What the task requires: How would you sum up the text on exercise and work performance in two sentences?

Provided text:
[Start of section]

If you’ve been looking for a reason to get more active, here it is – in order to boost work performance, all you need to do is get some exercise!
Click start to play today’s Spell It, where we ‘revive’ our productivity through a little activity.
According to an October 2022 report by the World Health Organisation (WHO), 1.4 billion adults worldwide are insufficiently active – one in three women and one in four men do not experience sufficient physical activity. The report also found that physical inactivity is twice as bad in high-income countries than in low-income ones.
We know exercise is good for us. It boosts our brain health, improves our ability to do everyday activities, strengthens our bones and muscles, reduces the risk of disease and helps us manage our weight.
And now, researchers are finding it has an incredible impact on work performance, too. A March 2023 report published in the journal Personnel Psychology tracked 200 employees from the UK and China in a 10-day study. Here’s what the study found:
1. Motivation predicts action
A person’s motivation to be physically active – the degree to which they feel determined to engage in this behaviour – is critical in whether they eventually are physically active. This might seem obvious, but if you’ve ever cancelled plans or changed your mind at the last minute, you know motivation doesn’t necessarily lead to action. However, the study found that the more autonomous a person’s motivation – the more they consider physical activity to be fun and enjoyable, rather than something to dread – the more likely they were to engage in it.
2. Physical activity creates benefits for the next day
The rewards of physical activity were seen to extend to the next day – the study researchers termed this package of next-day resources as ‘resource caravans’. The first resource or benefit they found was improved quality of sleep, since physical activity promotes protein synthesis and facilitates better sleep. The second resource they found was vigour – people were more energetic and felt they had more vitality. The third resource gain was task focus, which meant enhanced information processing, attention and concentration.
3. Physical activity improves next-day job performance
Across two studies, the researchers found consistent results: when employees engaged in daily physical activity throughout the day, they didn’t just see benefits to mood and sleep the next day, they also had reduced body pain, better daily task performance, and better creative performance.
4. It leads to better job self-efficacy
Employees who were physically active had a better perception of their capability to perform their job. Coupled with better sleep and task focus, along with strong positive beliefs about their motivation and work performance, their self-belief turned into actual results.
So, if you’re looking to boost work performance, it’s worth engaging in physical activity. The WHO recommends that adults aged 18 to 64 years should engage in at least 2.5 hours of moderate-intensity or at least 1.25 hours of high-intensity physical activity each week.

[End of section]

Dataset:

[Start of section]

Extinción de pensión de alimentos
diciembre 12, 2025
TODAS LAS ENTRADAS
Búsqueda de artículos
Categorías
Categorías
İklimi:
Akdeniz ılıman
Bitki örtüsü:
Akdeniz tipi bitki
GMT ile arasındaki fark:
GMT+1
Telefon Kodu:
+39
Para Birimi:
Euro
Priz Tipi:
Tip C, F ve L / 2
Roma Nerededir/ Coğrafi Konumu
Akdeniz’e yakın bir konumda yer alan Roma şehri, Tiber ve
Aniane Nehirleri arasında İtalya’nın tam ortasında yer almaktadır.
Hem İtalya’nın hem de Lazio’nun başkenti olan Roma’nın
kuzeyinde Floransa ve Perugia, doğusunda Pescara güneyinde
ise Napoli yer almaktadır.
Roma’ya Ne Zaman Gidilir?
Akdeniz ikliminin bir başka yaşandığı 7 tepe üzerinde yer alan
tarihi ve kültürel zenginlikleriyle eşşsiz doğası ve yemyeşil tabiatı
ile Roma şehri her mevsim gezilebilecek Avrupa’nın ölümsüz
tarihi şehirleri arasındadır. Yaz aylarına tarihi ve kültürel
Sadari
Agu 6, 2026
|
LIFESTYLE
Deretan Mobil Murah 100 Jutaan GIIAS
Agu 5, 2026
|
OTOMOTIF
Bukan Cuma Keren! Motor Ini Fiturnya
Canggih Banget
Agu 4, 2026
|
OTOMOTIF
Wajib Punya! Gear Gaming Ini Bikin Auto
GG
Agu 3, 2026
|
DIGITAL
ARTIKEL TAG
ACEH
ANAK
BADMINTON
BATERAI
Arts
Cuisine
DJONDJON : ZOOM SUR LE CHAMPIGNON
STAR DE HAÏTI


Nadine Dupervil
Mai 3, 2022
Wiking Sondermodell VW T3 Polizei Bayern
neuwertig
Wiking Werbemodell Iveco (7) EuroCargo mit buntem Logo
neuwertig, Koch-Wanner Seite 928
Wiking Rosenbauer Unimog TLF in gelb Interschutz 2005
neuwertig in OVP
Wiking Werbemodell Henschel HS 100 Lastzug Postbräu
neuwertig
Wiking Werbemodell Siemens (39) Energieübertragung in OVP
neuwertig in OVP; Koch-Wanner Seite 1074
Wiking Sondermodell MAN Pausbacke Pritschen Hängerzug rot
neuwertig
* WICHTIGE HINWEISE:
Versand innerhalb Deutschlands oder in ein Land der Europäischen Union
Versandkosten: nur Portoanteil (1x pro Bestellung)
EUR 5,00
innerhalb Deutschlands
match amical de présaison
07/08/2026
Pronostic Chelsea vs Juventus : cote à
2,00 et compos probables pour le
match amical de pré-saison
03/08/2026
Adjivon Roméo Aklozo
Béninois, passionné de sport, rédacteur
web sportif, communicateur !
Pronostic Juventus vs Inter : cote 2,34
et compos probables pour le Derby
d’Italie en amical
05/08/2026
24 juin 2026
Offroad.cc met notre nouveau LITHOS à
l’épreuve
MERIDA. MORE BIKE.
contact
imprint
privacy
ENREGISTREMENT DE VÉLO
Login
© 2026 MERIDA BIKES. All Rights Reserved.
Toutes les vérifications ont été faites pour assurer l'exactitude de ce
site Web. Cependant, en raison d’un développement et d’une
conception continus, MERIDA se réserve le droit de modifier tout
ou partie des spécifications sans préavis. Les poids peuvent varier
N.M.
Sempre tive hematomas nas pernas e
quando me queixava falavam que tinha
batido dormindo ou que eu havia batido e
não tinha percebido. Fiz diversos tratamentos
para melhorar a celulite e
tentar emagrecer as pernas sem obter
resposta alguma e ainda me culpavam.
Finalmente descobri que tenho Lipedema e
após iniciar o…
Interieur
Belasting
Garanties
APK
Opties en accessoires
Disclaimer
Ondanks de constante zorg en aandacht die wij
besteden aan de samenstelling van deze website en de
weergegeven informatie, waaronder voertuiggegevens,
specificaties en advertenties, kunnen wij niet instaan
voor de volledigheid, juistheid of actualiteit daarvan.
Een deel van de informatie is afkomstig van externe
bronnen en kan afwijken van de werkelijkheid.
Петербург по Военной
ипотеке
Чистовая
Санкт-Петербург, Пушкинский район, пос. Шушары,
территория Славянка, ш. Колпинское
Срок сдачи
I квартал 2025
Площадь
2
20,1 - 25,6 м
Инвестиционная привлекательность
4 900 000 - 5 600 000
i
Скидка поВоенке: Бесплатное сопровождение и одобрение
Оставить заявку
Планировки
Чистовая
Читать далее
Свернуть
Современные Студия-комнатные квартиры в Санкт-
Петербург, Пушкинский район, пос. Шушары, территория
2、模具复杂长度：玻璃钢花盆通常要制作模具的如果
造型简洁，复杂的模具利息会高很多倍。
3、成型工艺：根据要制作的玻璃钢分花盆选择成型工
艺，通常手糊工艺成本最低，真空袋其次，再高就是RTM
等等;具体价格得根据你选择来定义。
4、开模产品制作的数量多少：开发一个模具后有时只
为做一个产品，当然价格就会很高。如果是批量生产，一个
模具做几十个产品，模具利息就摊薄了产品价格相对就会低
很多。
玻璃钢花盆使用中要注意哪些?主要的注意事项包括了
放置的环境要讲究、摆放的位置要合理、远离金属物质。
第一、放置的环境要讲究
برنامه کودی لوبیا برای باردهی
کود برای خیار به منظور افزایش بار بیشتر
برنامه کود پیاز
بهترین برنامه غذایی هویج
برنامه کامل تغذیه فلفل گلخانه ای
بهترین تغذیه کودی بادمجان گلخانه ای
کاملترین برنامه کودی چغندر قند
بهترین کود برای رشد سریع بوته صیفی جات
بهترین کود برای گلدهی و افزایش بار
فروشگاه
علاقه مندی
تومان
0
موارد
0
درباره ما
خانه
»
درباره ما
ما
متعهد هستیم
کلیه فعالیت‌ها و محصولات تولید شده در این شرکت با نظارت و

[End of section]

Task response: An October 2022 WHO report found that 1.4 billion adults worldwide are insufficiently active, even though exercise boosts brain health, strengthens bones and muscles, reduces disease risk and helps with weight management. A March 2023 study of 200 employees from the UK and China found that people who find physical activity enjoyable are more likely to do it, and that being active brings next-day gains in sleep, vigor and task focus, along with better job performance and stronger job self-efficacy.